A single bed is placed at an angle at the centre of the dark room, set upon a large nest of twigs. Beneath soft, white linens sleeps a tiny figure, breathing gently. Above is a series of lanterns that hangs from the branches of four slender trunks that stand in for bedposts. Not only the source for a warm glow, these lanterns contain beautifully intricate dioramas that tell the stories of the sleeper's dream.
The dreamer is a crow. The maker is Julia Hepburn. And the bedroom is on the second floor of the Gladstone Hotel.
Part of the Come Up To My Room show during Toronto Design Week, Can You Remember My Dream? was a delightfully haunting installation that transported viewers to a magical place where wounded seagulls can practice butchery, spiders spin on exercise bikes and where there's moose, there's fire.
Each lantern diorama tells a different story, all fragments of the dreams experienced by the crow sleeping peacefully in the bed below. How did the sleeping crow become part of the big picture?
Originally I was thinking of putting a human figure in the bed but quickly realized that it would not be a good fit. People would want to know who the figure is and a person did not lend itself well to the "fantastic" atmosphere I was hoping to create. The Crow or Raven image is very charged with poetic and mythological references and can even be frightening to some people, which I liked. Plus the fact that it is sleeping in a full sized bed normally meant for humans is a image that I felt would stimulate the imagination.
Are your dioramas part of one big story or do you make up the narratives as you go along?
I usually let the ideas that inspire the pieces develop naturally as they are being made and as a result there is no specific story that the viewer is meant to understand when they look at the piece. The narratives in each piece are not meant to be linked to one another but the mood that each piece is meant to invoke in the viewer is definitely the same. The scenes are meant to walk a line between light and dark and the result, I hope, is a work that anyone can identify with.
Birds play many roles in your narratives. Is this by chance? What is the connection?

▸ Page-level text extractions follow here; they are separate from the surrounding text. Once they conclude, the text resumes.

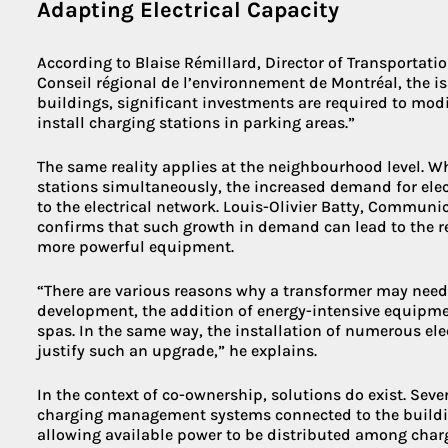
Adapting Electrical Capacity
According to Blaise Rémillard, Director of Transportat
Conseil régional de l’environnement de Montréal, the i
buildings, significant investments are required to modif
install charging stations in parking areas.”
The same reality applies at the neighbourhood level. W
stations simultaneously, the increased demand for ele
to the electrical network. Louis-Olivier Batty, Commun
confirms that such growth in demand can lead to the 
more powerful equipment.
“There are various reasons why a transformer may need 
development, the addition of energy-intensive equipm
spas. In the same way, the installation of numerous ele
justify such an upgrade,” he explains.
In the context of co-ownership, solutions do exist. Sev
charging management systems connected to the building
allowing available power to be distributed among char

There are lots of reasons why I use birds. Firstly they are beautiful and graceful creatures that are a lot of fun to model. Secondly, birds are generally not viewed by people as having a great deal of personality or smarts, I believe that because of this perception seeing a bird with human characteristics and personality traits may seem more unusual or even more interesting to a viewer. I have learned, however, that the crow is one of the most intelligent animals on the planet and their problem solving abilities are greater than a chimp or bonobo. I love it. Thinking about what more we don't know about what goes on in a little bird's mind, or the mind of any creature for that matter, is a great source of inspiration for me.
What were some of the viewer reactions as they walked into the installation and then as they took in the details?
That part of showing is always so much fun, I usually just perch myself in a corner and watch. Everyone reacts differently, some people won't get within 2 metres of the lanterns while others leave nose prints on the glass or even try to grab at them. The most entertaining part of this show in particular was watching people's reactions to the crow, especially when they noticed it was breathing, more than one person screamed. My absolute favorite is seeing kids' react. My feeling is that if a child finds it interesting or even exciting, then the work will excite something in a grown up that maybe they forgot about. That is the utimate goal of the work.
What was the best part of your Come Up To My Room experience?
I'm not sure I could pick one thing. On a personal level I suppose the best part of CUTMR was the chance to create a full installation. In the past I have always created each piece knowing that it would most likely stand alone and probably not lit up in the dark. But from the very first lantern diorama I created I had always hoped to show the piece hanging in the trees. I was just really happy to have the chance to do it. All in all the experience of doing CUTMR was amazing. Everyone involved incredibly supportive of one another, be it the curators or the artists. I felt really lucky to be working with such genuinely nice people. I would recommend it to anyone.